Stella Yu and Jianbo Shi

Conference on Neural Information Processing Systems (NIPS'01), Vancouver, BC, December 3-5, 2001 paper

In this paper, our goal is to narrow the gap between the discriminative and generative grouping approaches.   We are particularly interested in how partial grouping information, which might come from a generative color/texture models, user hand inputs, or attention, can be included in the discriminative grouping approach of Ncut.  A naïve way to achieve this would be to 1) over segment the image first, and 2) regroup the segments with generative grouping information.  We show that this can be done in one step, by encoding the partial grouping information as a linear subspace constraint on the pixel-group indicating variables.  Together this leads to an eigen-decomposition problem with a linear constraint, which also has an efficient computational solution.  We are currently working on automatically generating these “biases” using familiar shape configuration.

"Segmentation with Directed Relationships"

Stella Yu and Jianbo Shi

Third International Workshop on Energy Minimization Methods in Computer Vision and Pattern Recognition(EMMCVPR'01 ), INRIASophia-Antipolis, France, September 3 - 5, 2001.   paper

We are motivated by the figure-ground segmentation problem.
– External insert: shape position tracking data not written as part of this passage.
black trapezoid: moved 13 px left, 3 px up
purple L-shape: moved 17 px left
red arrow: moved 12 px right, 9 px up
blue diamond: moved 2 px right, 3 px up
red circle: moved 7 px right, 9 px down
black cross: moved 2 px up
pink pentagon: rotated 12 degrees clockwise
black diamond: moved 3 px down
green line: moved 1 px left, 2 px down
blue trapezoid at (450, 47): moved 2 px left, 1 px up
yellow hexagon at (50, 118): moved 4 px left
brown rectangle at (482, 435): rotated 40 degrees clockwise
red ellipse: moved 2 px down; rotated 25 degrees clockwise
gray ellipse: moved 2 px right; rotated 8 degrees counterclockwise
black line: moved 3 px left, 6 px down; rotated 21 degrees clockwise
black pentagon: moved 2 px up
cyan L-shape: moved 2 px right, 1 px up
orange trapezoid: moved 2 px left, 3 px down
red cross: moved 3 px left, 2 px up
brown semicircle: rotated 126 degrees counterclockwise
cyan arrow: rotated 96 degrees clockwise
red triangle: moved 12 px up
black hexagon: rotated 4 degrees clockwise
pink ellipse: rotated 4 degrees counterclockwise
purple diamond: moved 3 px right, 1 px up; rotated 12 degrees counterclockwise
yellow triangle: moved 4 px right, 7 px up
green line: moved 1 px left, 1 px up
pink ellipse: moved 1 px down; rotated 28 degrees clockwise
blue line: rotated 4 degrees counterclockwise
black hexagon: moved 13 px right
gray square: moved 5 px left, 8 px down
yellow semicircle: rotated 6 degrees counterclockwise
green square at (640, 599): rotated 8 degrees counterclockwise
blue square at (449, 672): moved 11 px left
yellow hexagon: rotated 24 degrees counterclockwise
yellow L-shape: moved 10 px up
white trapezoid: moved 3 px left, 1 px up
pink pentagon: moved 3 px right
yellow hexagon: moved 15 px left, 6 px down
This problem leads us to explore the use of negative graph weights (which has been mostly avoided in the previous graph cuts algorithms), and directed graph weights.  With this type of general graph weights, we can specify local figure-group preferences, and using the properties of Ncut to find a global figure-group segmentation configuration. Computationally, this reduces to a complex valued eigen-value problem, which is interesting to us in itself.